Overview of "Wider and Deeper LLM Networks are Fairer LLM Evaluators"

The paper "Wider and Deeper LLM Networks are Fairer LLM Evaluators" by Xinghua Zhang et al. investigates a significant challenge in the deployment and evaluation of LLMs: how to effectively assess their outputs' alignment with human preference. The authors propose novel architectures inspired by deep neural network designs, suggesting that deeper and wider LLM networks could lead to fairer evaluations, akin to the process of academic peer review.

Methodology and Network Design

The paper introduces a multi-layer wide LLM network, where each neuron represents an LLM tasked with specific evaluation roles. The concept is rooted in the observation that varying neurons in deep networks specialize in detecting different concepts. The approach begins by generating diverse evaluation perspectives for each sample, assigning these as distinct roles to LLM neurons within the network's first layer. Subsequent layers synthesize information from all neurons in prior layers, forming comprehensive evaluations akin to layered feature abstraction in classical deep learning models.
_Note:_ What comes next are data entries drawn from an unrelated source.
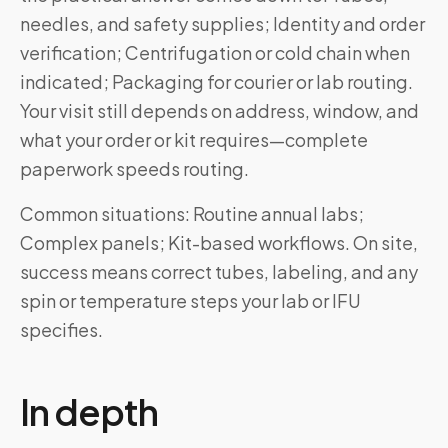
needles, and safety supplies; Identity and order
verification; Centrifugation or cold chain when
indicated; Packaging for courier or lab routing.
Your visit still depends on address, window, and
what your order or kit requires—complete
paperwork speeds routing.
Common situations: Routine annual labs;
Complex panels; Kit-based workflows. On site,
success means correct tubes, labeling, and any
spin or temperature steps your lab or IFU
specifies.
In depth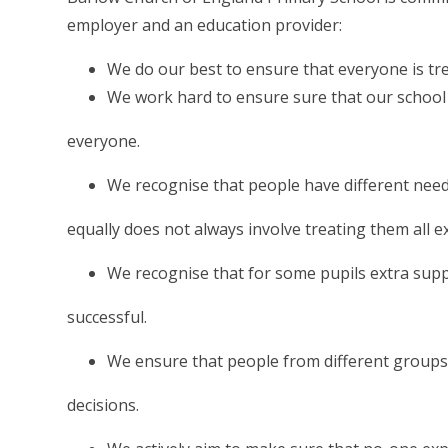
employer and an education provider:
We do our best to ensure that everyone is tre
We work hard to ensure sure that our school 
everyone.
We recognise that people have different need
equally does not always involve treating them all e
We recognise that for some pupils extra supp
successful.
We ensure that people from different groups 
decisions.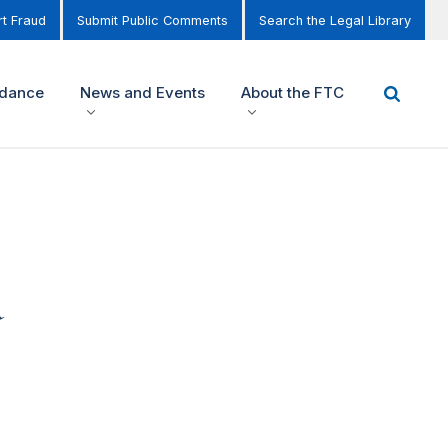
t Fraud
Submit Public Comments
Search the Legal Library
idance
News and Events
About the FTC
d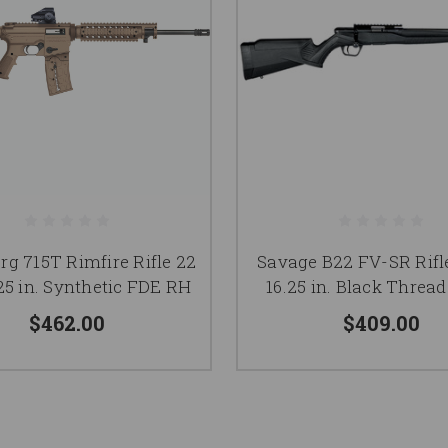
g 715T Rimfire Rifle 22
Savage B22 FV-SR Rifl
.25 in. Synthetic FDE RH
16.25 in. Black Threa
$462.00
$409.00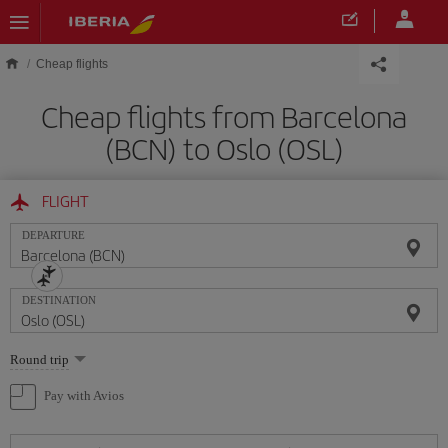
Skip to main content
Cheap flights
Cheap flights from Barcelona
(BCN) to Oslo (OSL)
FLIGHT
DEPARTURE
DESTINATION
Select
Round trip
one
option
Pay with Avios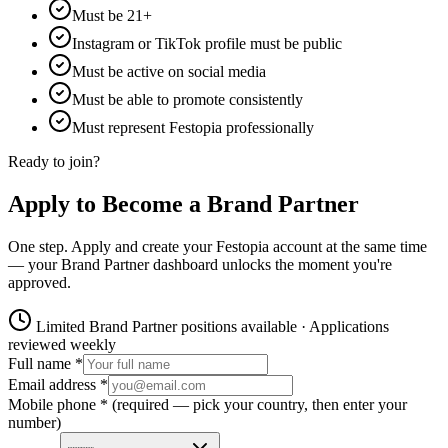
Must be 21+
Instagram or TikTok profile must be public
Must be active on social media
Must be able to promote consistently
Must represent Festopia professionally
Ready to join?
Apply to Become a Brand Partner
One step. Apply and create your Festopia account at the same time
— your Brand Partner dashboard unlocks the moment you're
approved.
Limited Brand Partner positions available · Applications
reviewed weekly
Full name *
Email address *
Mobile phone *
(required — pick your country, then enter your
number)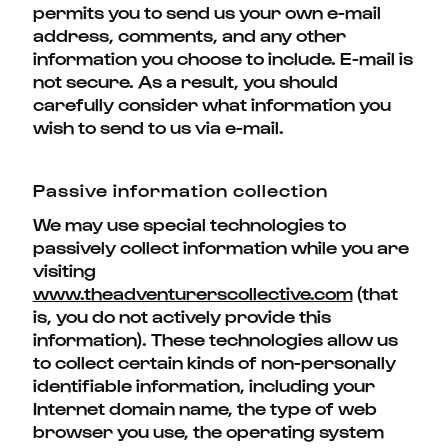
permits you to send us your own e-mail
address, comments, and any other
information you choose to include. E-mail is
not secure. As a result, you should
carefully consider what information you
wish to send to us via e-mail.
Passive information collection
We may use special technologies to
passively collect information while you are
visiting
www.theadventurerscollective.com
(that
is, you do not actively provide this
information). These technologies allow us
to collect certain kinds of non-personally
identifiable information, including your
Internet domain name, the type of web
browser you use, the operating system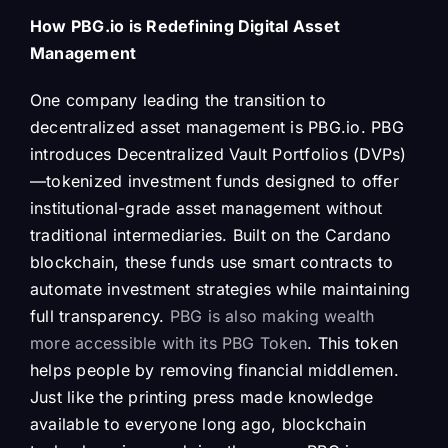
How PBG.io is Redefining Digital Asset
Management
One company leading the transition to
decentralized asset management is PBG.io. PBG
introduces Decentralized Vault Portfolios (DVPs)
—tokenized investment funds designed to offer
institutional-grade asset management without
traditional intermediaries. Built on the Cardano
blockchain, these funds use smart contracts to
automate investment strategies while maintaining
full transparency.
PBG is also making wealth
more accessible with its PBG Token
. This token
helps people by removing financial middlemen.
Just like the printing press made knowledge
available to everyone long ago, blockchain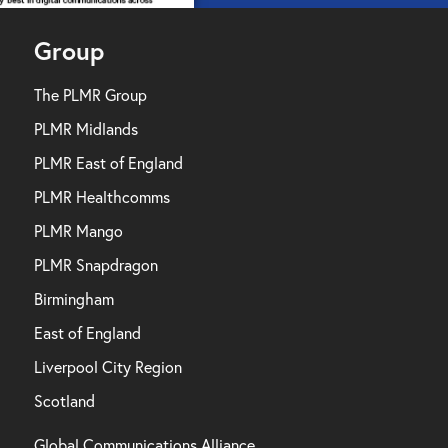
Group
The PLMR Group
PLMR Midlands
PLMR East of England
PLMR Healthcomms
PLMR Mango
PLMR Snapdragon
Birmingham
East of England
Liverpool City Region
Scotland
Global Communications Alliance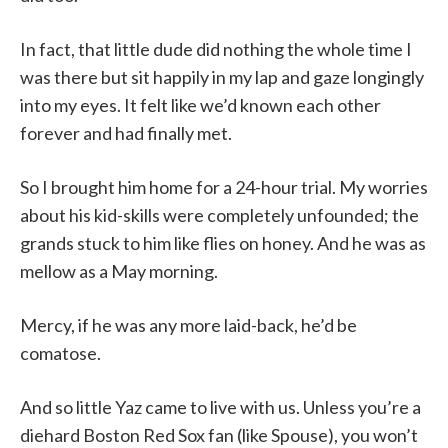
In fact, that little dude did nothing the whole time I
was there but sit happily in my lap and gaze longingly
into my eyes. It felt like we’d known each other
forever and had finally met.
So I brought him home for a 24-hour trial. My worries
about his kid-skills were completely unfounded; the
grands stuck to him like flies on honey. And he was as
mellow as a May morning.
Mercy, if he was any more laid-back, he’d be
comatose.
And so little Yaz came to live with us. Unless you’re a
diehard Boston Red Sox fan (like Spouse), you won’t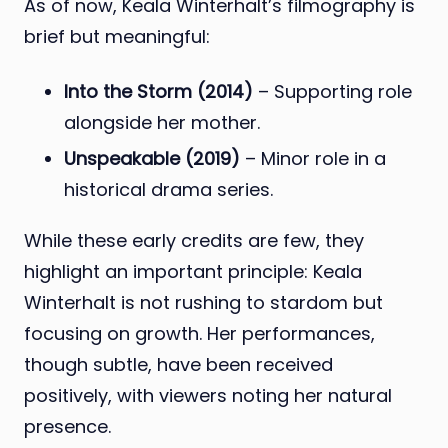
As of now, Keala Winterhalt’s filmography is
brief but meaningful:
Into the Storm (2014)
– Supporting role
alongside her mother.
Unspeakable (2019)
– Minor role in a
historical drama series.
While these early credits are few, they
highlight an important principle: Keala
Winterhalt is not rushing to stardom but
focusing on growth. Her performances,
though subtle, have been received
positively, with viewers noting her natural
presence.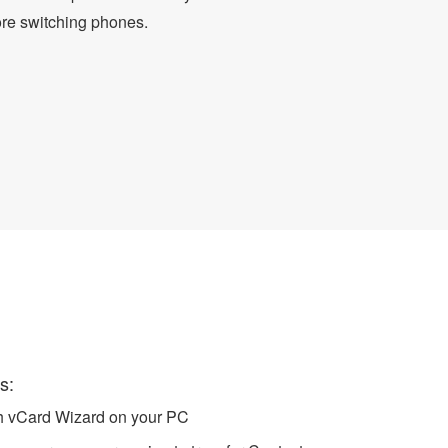
ore switching phones.
 CSV Format
s:
ch vCard Wizard on your PC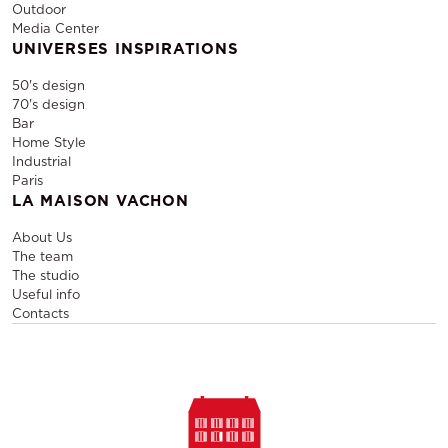
Outdoor
Media Center
UNIVERSES INSPIRATIONS
50's design
70's design
Bar
Home Style
Industrial
Paris
LA MAISON VACHON
About Us
The team
The studio
Useful info
Contacts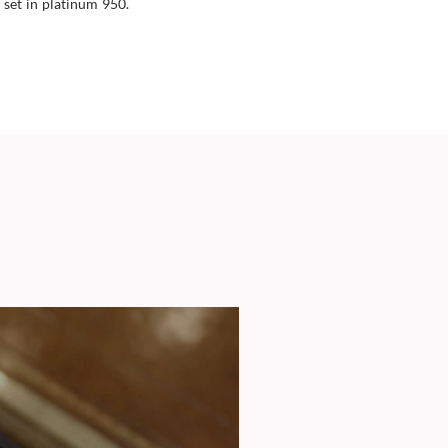
 set in platinum 950.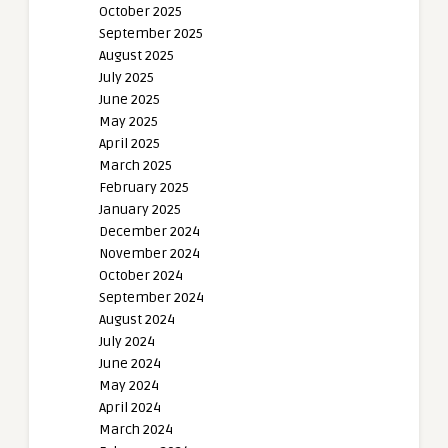
October 2025
September 2025
August 2025
July 2025
June 2025
May 2025
April 2025
March 2025
February 2025
January 2025
December 2024
November 2024
October 2024
September 2024
August 2024
July 2024
June 2024
May 2024
April 2024
March 2024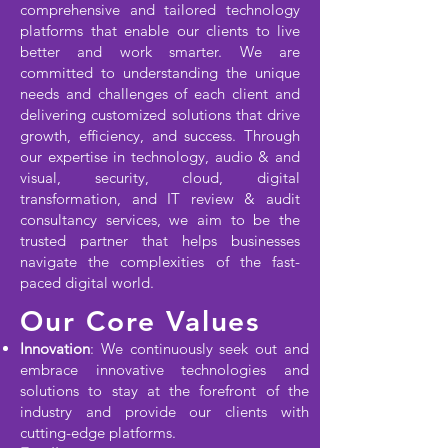
comprehensive and tailored technology
platforms that enable our clients to live
better and work smarter. We are
committed to understanding the unique
needs and challenges of each client and
delivering customized solutions that drive
growth, efficiency, and success. Through
our expertise in technology, audio & and
visual, security, cloud, digital
transformation, and IT review & audit
consultancy services, we aim to be the
trusted partner that helps businesses
navigate the complexities of the fast-
paced digital world.
Our Core Values
Innovation
: We continuously seek out and
embrace innovative technologies and
solutions to stay at the forefront of the
industry and provide our clients with
cutting-edge platforms.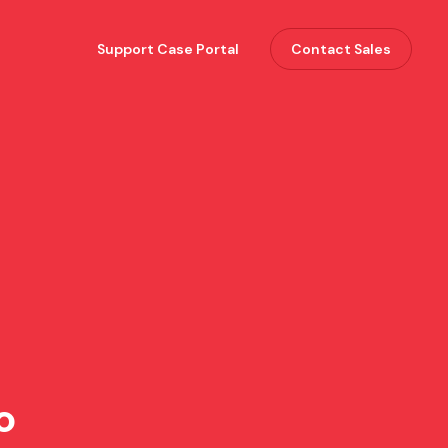
Support Case Portal
Contact Sales
o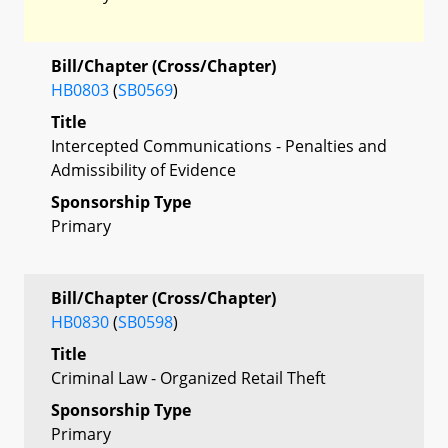
Bill/Chapter (Cross/Chapter)
HB0803
(
SB0569
)
Title
Intercepted Communications - Penalties and
Admissibility of Evidence
Sponsorship Type
Primary
Bill/Chapter (Cross/Chapter)
HB0830
(
SB0598
)
Title
Criminal Law - Organized Retail Theft
Sponsorship Type
Primary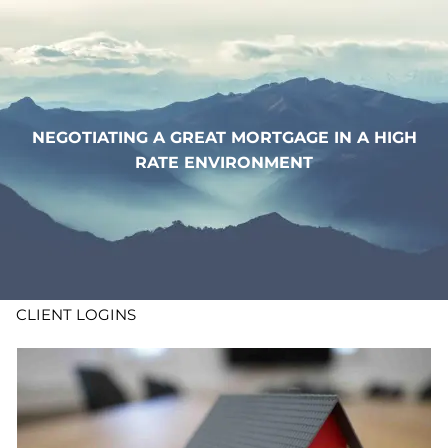
Skip to main content
WHO WE ARE
WHAT WE DO
NEGOTIATING A GREAT MORTGAGE IN A HIGH
RATE ENVIRONMENT
LEARN
CONTACT
ADV DISCLOSURES
CLIENT LOGINS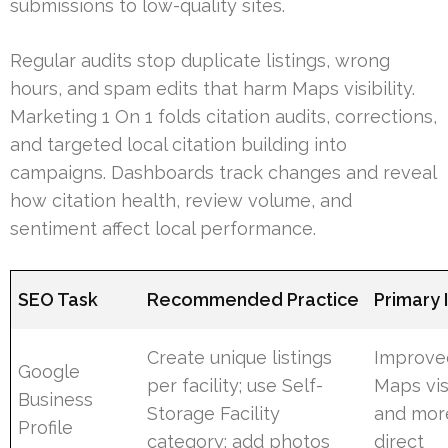
submissions to low-quality sites.
Regular audits stop duplicate listings, wrong
hours, and spam edits that harm Maps visibility.
Marketing 1 On 1 folds citation audits, corrections,
and targeted local citation building into
campaigns. Dashboards track changes and reveal
how citation health, review volume, and
sentiment affect local performance.
SEO Task
Recommended Practice
Primary
Create unique listings
Improve
Google
per facility; use Self-
Maps visi
Business
Storage Facility
and mor
Profile
category; add photos
direct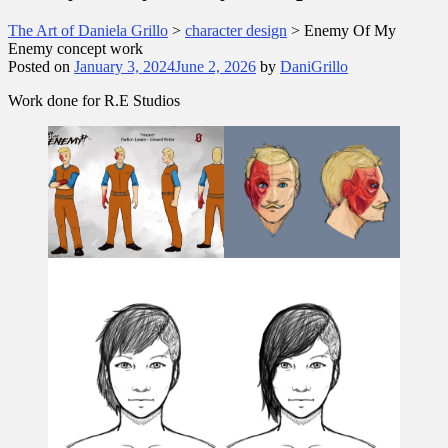
The Art of Daniela Grillo
>
character design
>
Enemy Of My
Enemy concept work
Posted on
January 3, 2024
June 2, 2026
by
DaniGrillo
Work done for R.E Studios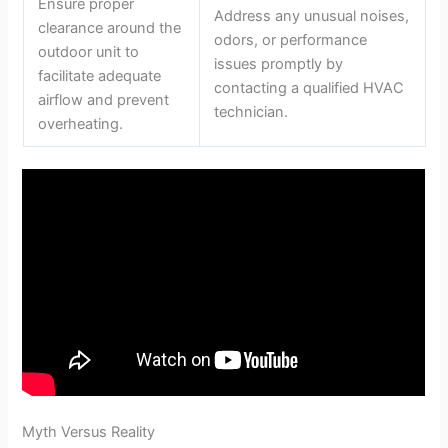
Ensure proper
Address any unusual noises,
clearance around the
odors, or performance
outdoor unit to
issues promptly by
facilitate adequate
contacting a qualified HVAC
airflow and prevent
technician.
overheating.
Myth Versus Reality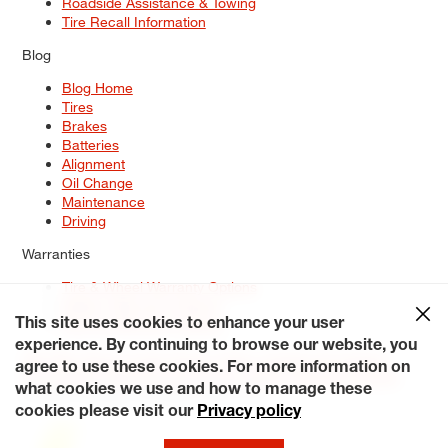
Roadside Assistance & Towing
Tire Recall Information
Blog
Blog Home
Tires
Brakes
Batteries
Alignment
Oil Change
Maintenance
Driving
Warranties
Tire & Wheel Warranty Options
Battery Warranty Options
Service Warranty Options
This site uses cookies to enhance your user
experience. By continuing to browse our website, you
Site Map
Terms of Use
Privacy Policy
Contact Us
Careers
agree to use these cookies. For more information on
Accessibility Statement
My Privacy Rights
Request a Quote
what cookies we use and how to manage these
© 2026 Tiresplus. All Rights Reserved.
cookies please visit our
Privacy policy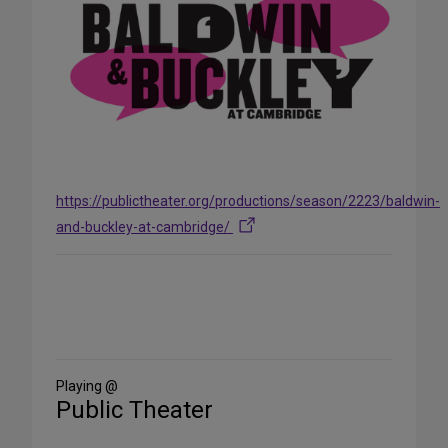
https://publictheater.org/productions/season/2223/baldwin-
and-buckley-at-cambridge/
Share
on
Social
Media
Playing @
Public Theater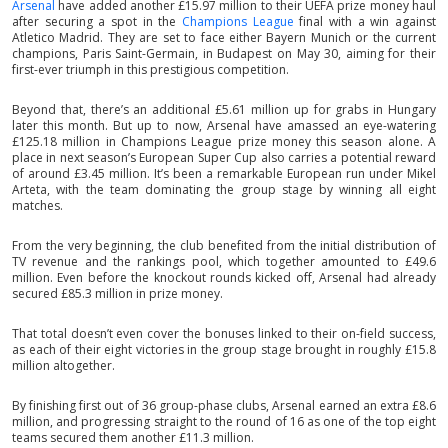
Arsenal
have added another £15.97 million to their UEFA prize money haul
after securing a spot in the
Champions League
final with a win against
Atletico Madrid. They are set to face either Bayern Munich or the current
champions, Paris Saint-Germain, in Budapest on May 30, aiming for their
first-ever triumph in this prestigious competition.
Beyond that, there’s an additional £5.61 million up for grabs in Hungary
later this month. But up to now, Arsenal have amassed an eye-watering
£125.18 million in Champions League prize money this season alone. A
place in next season’s European Super Cup also carries a potential reward
of around £3.45 million. It’s been a remarkable European run under Mikel
Arteta, with the team dominating the group stage by winning all eight
matches.
From the very beginning, the club benefited from the initial distribution of
TV revenue and the rankings pool, which together amounted to £49.6
million. Even before the knockout rounds kicked off, Arsenal had already
secured £85.3 million in prize money.
That total doesn’t even cover the bonuses linked to their on-field success,
as each of their eight victories in the group stage brought in roughly £15.8
million altogether.
By finishing first out of 36 group-phase clubs, Arsenal earned an extra £8.6
million, and progressing straight to the round of 16 as one of the top eight
teams secured them another £11.3 million.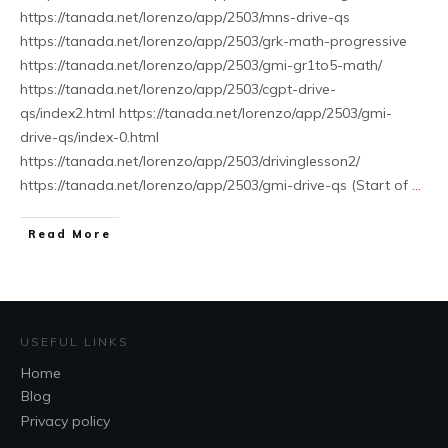
https://tanada.net/lorenzo/app/2503/mns-drive-qs
https://tanada.net/lorenzo/app/2503/grk-math-progressive
https://tanada.net/lorenzo/app/2503/gmi-gr1to5-math/
https://tanada.net/lorenzo/app/2503/cgpt-drive-
qs/index2.html https://tanada.net/lorenzo/app/2503/gmi-
drive-qs/index-0.html
https://tanada.net/lorenzo/app/2503/drivinglesson2/
https://tanada.net/lorenzo/app/2503/gmi-drive-qs (Start of
...
Read More
USEFUL LINKS
Home
Blog
Privacy policy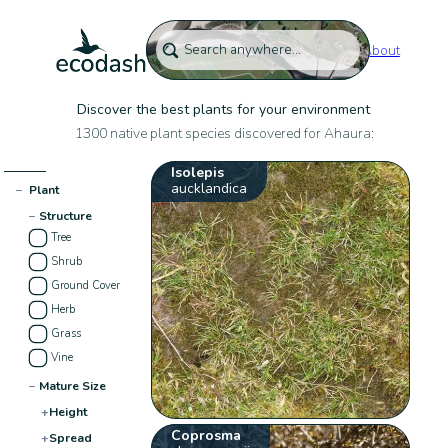
About
Discover the best plants for your environment
1300 native plant species discovered for Ahaura:
Isolepis
aucklandica
−
Plant
−
Structure
Tree
Shrub
Ground Cover
Herb
Grass
Vine
−
Mature Size
+
Height
Coprosma
+
Spread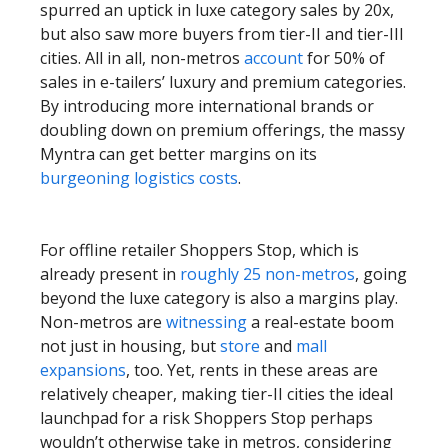
spurred an uptick in luxe category sales by 20x,
but also saw more buyers from tier-II and tier-III
cities. All in all, non-metros
account
for 50% of
sales in e-tailers’ luxury and premium categories.
By introducing more international brands or
doubling down on premium offerings, the massy
Myntra can get better margins on its
burgeoning logistics costs
.
For offline retailer Shoppers Stop, which is
already present in
roughly 25 non-metros
, going
beyond the luxe category is also a margins play.
Non-metros are
witnessing
a real-estate boom
not just in housing, but
store
and
mall
expansions
, too. Yet, rents in these areas are
relatively cheaper, making tier-II cities the ideal
launchpad for a risk Shoppers Stop perhaps
wouldn’t otherwise take in metros, considering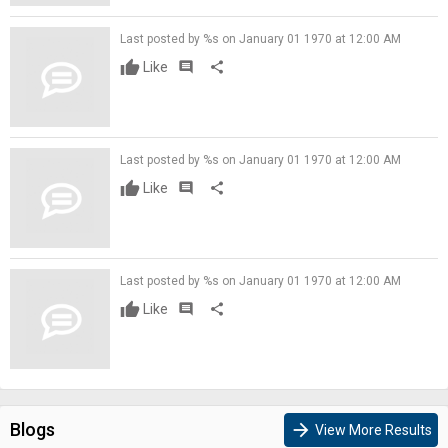
Last posted by %s on January 01 1970 at 12:00 AM
Like
comment
share
Last posted by %s on January 01 1970 at 12:00 AM
Like
comment
share
Last posted by %s on January 01 1970 at 12:00 AM
Like
comment
share
Blogs
arrow_forward
View More Results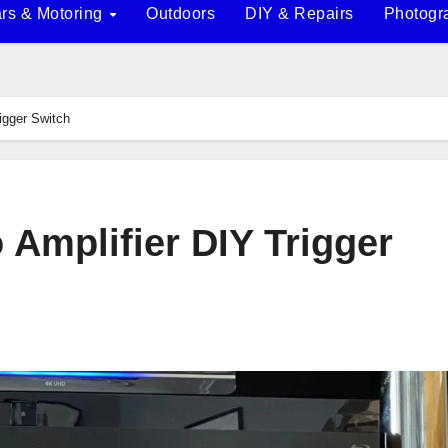
rs & Motoring
Outdoors
DIY & Repairs
Photogr
rigger Switch
o Amplifier DIY Trigger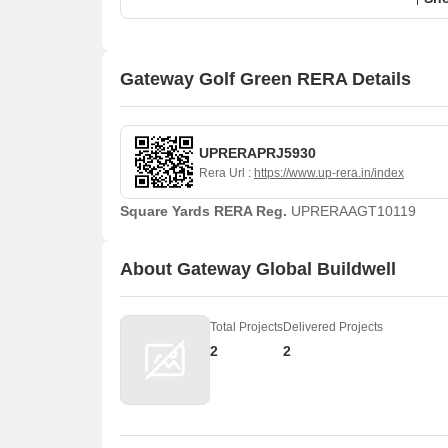
Gateway Golf Green RERA Details
UPRERAPRJ5930
Rera Url :
https://www.up-rera.in/index
Square Yards RERA Reg.
UPRERAAGT10119
About Gateway Global Buildwell
Total Projects
Delivered Projects
2
2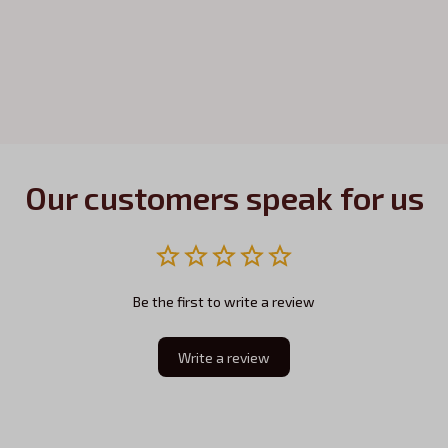
Our customers speak for us
Be the first to write a review
Write a review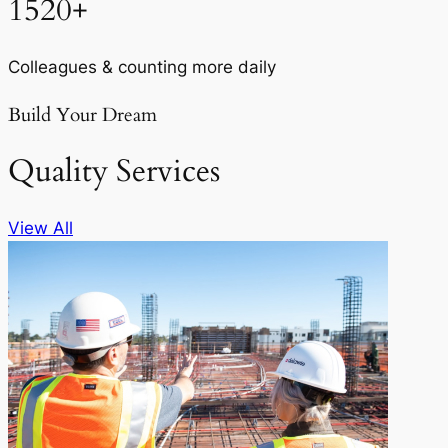
1520+
Colleagues & counting more daily
Build Your Dream
Quality Services
View All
The design closely parallels the process of peer reviewing: multiple independent reviews (first layer) followed by interactive discussion (second layer) before making an aggregate decision on the paper's acceptance. This analogy underscores the fair evaluation process facilitated by aggregating diverse neuronal perspectives and outputs.

Experimental Validation

To substantiate their hypothesis, the authors construct LLMEval2^2, claimed as the largest and most diverse benchmark for LLM evaluators. Experimental findings indicate that wider networks with two layers significantly improve evaluation accuracy and kappa correlation, from 0.28 to 0.34, aligning closely with human judgments. The architecture demonstrates robust performance across diverse linguistic tasks, emphasizing logical reasoning, semantic understanding, dialogue handling, and multilingual capabilities.

The research further leverages the WideDeep approach for assessing Chinese LLMs, achieving a notable reduction in evaluation time — accelerated by 4.6 times and a 60% cost savings — while reaching a high 93% agreement level with human annotations.

Implications and Future Considerations

The implications of this study are manifold in the field of artificial intelligence, particularly in enhancing automated evaluators' reliability for LLM outputs. The paradigm shift to collaborative LLM networks encapsulates a potential breakthrough in large-scale LLM evaluation. Furthermore, the analogy with academic reviewing introduces a conceptual framework that could be adapted beyond linguistic domains, applicable in various AI assessment scenarios.

Looking ahead, the research invites further exploration of deeper architectures with potentially multi-faceted neurons and varying depths, although it notes a decrease in performance with excessive layering reminiscent of deep learning’s overfitting concerns. The integration of nuanced evaluation roles derived dynamically from LLM outputs opens doors for more sophisticated evaluative models across wider application areas.

Overall, the paper contributes substantively to establishing a more effective evaluation mechanism for LLMs, promoting fairness and alignment with human values in machine-generated content. The proposed architecture and benchmarking initiative also empower a more comprehensive exploration of linguistic capabilities within LLMs, fostering advancements in model training and deployment strategies in AI.